Robert: Je schat mij echt heel erg goed in. Ik stel mij zo voor dat mijn vrienden van FC Groningen ik ben een supporter van FC Groningen dat die naar deze podcast luisteren, want daar is regelmatig echt grote hilariteit als we weer meezingen met iets en dan in de maat moeten klappen, want het lukt mij gewoon niet. En ik ben al 44 jaar zo’n beetje supporter van FC Groningen en het lukt me gewoon nog steeds niet om altijd maar goed in de maat te klappen. Er zit wel verbetering in, ik word beter, ik heb ook, en dit is misschien best wel erg, een ontboezeming. Ik heb ook een keer een zomer gewoon geoefend, dus op alle liedjes geoefend met het klappen erbij. Toen werd het wel een stuk beter, maar zodra ik er weer naast zit beginnen vooral de vrienden om mij heen, beginnen keihard te lachen en dat overstijgt dan soms nog het gezang. Ja, en een beetje... Het is niet dat ik er niks aan doe. Mijn ritmegevoel is gewoon niet zo heel goed. Ik wilde vroeger heel graag drummen. Dan moet je heel goed ritme hebben en ik had al vrij snel door: dit wordt ’m niet. Nour: Nee. Robert: Of dit wordt heel erg lang oefenen, want ik geloof wel dat je dingen, dat je echt wel beter kan worden in iets. Dansen is iets, nou ik zou niet zeggen dat ik beter dans dan jij, Nour, maar ik vind dansen leuk en ik kan ook best wel redelijk dansen. Dus daar heb ik het dan weer minder mee of zo. Of misschien… Ik zeg ook wel eens: ik heb een eigen ritme. Net zoals dat je dat bij reggae hebt, dat je een beetje tussen de maat doorgaat.

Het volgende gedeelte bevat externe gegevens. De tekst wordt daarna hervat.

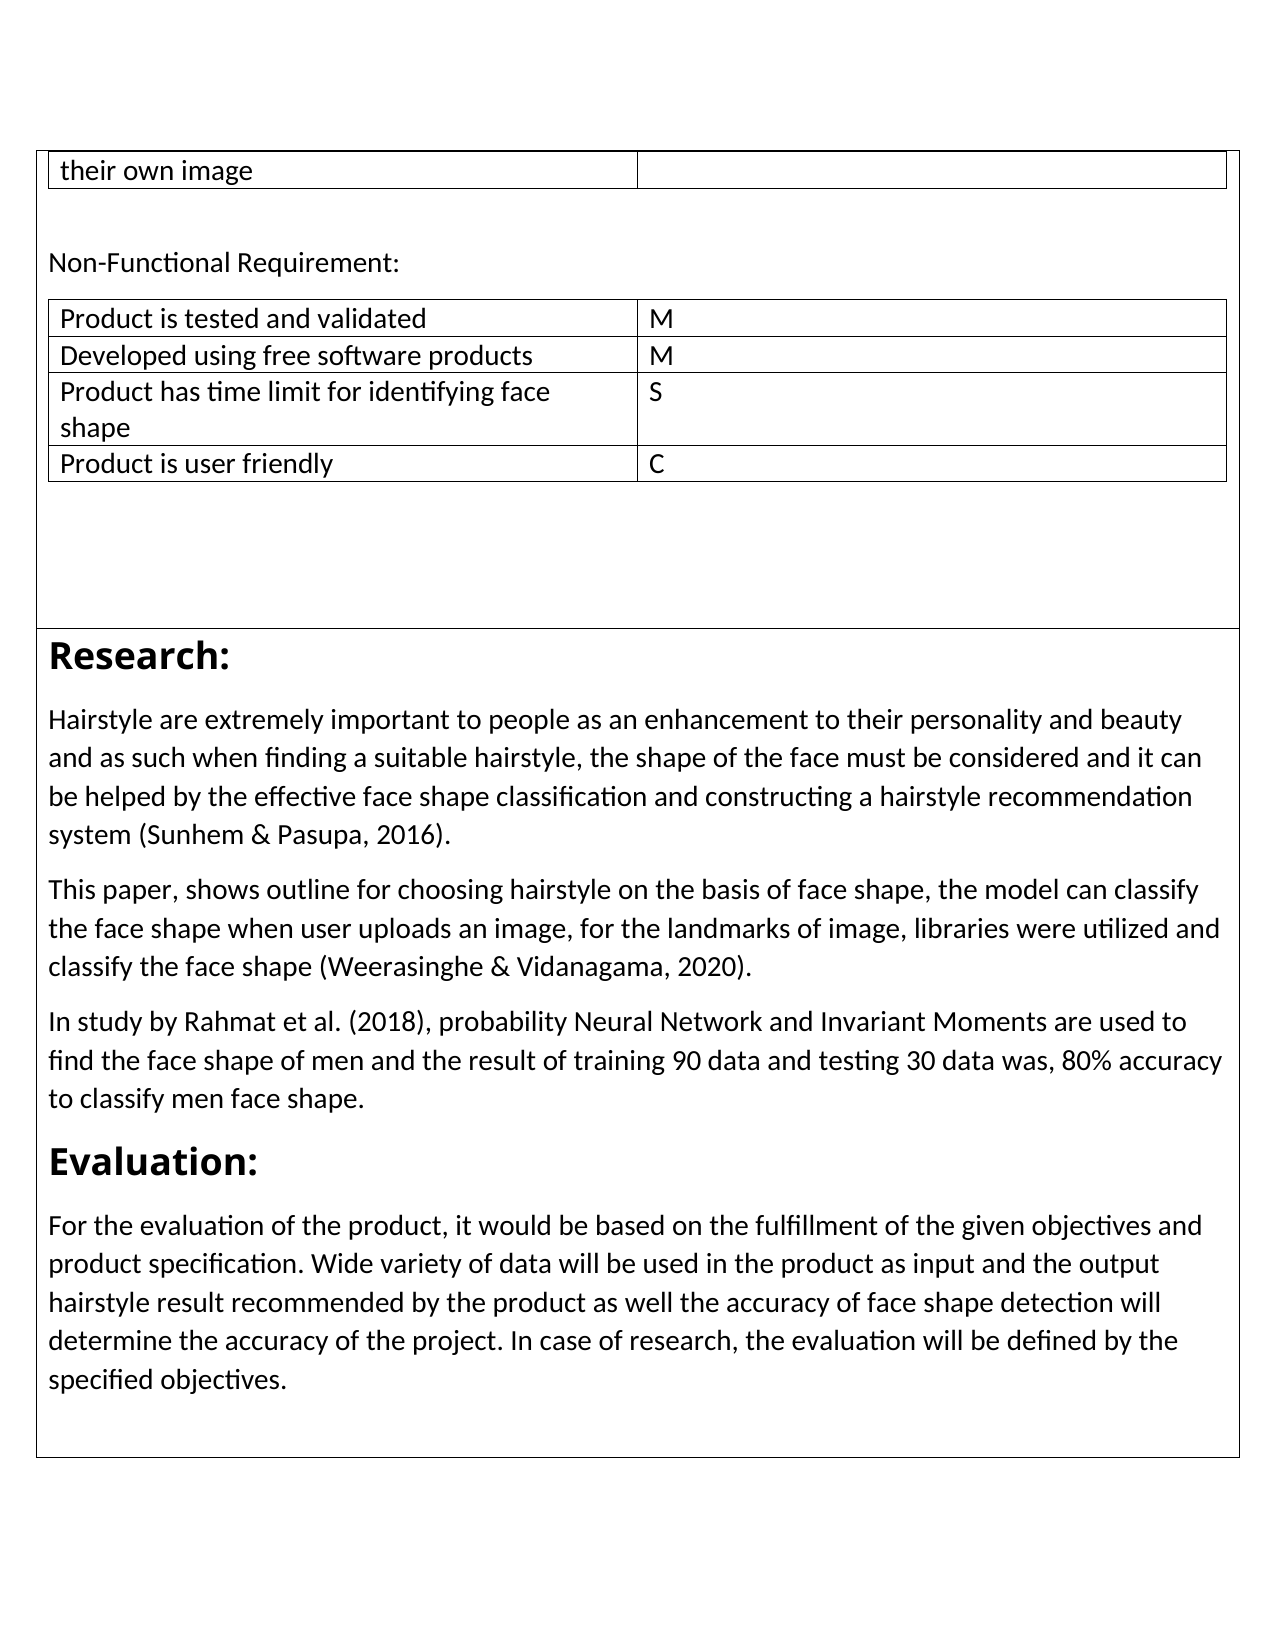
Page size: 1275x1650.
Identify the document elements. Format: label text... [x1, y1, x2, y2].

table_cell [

Nour: Ja, zo kan ik het ook.

Robert: Dus ik ben er ook. Ja, ik ben er ook wel een beetje trots op geworden, op mijn ritmegevoel.

Nour: Oké. En je zegt dus, ook niet onbelangrijk, dat het misschien dan een slecht startpunt had, maar dat het ook leerbaar was. Terwijl ik toch altijd het idee had dat het misschien meer aanleg is. Zo heb ik het eigenlijk altijd geleerd. Maar ja, niets is natuurlijk 100 procent vast.

Robert: Nee, ik denk: het is leerbaar. Als ik het echt vergelijk met eerder, vooral die zomer dat ik heb geoefend. Die zomer heeft me echt goed geholpen.

Nour: Ja, nou we kunnen er wel blijven over filosoferen, maar misschien moeten we maar gewoon eens naar het antwoord toe gaan.

Robert: Want bij ons in de studio was al aangeschoven: Fleur Bouwer. Jij bent cognitief neurowetenschapper aan de Universiteit Leiden en je doet onderzoek naar het herkennen van ritme in muziek. Nou, je zit hier dus perfect op je plek zou ik zeggen. En ja, ik ben natuurlijk nu super benieuwd naar het antwoord op de vraag: waarom klappen sommige mensen, zoals ik, uit de maat?

Fleur: Ja, het is een hele leuke vraag, maar het is wat mij betreft ook een beetje de verkeerde vraag, want jullie vroegen net al aan elkaar ook van ja, heb jij een beetje ritmegevoel? Maar ja, als wij nadenken over klappen in de maat, daar heb je eigenlijk meerdere dingen voor nodig. Één van die dingen is inderdaad ritmegevoel. Je moet kunnen horen waar die maat is.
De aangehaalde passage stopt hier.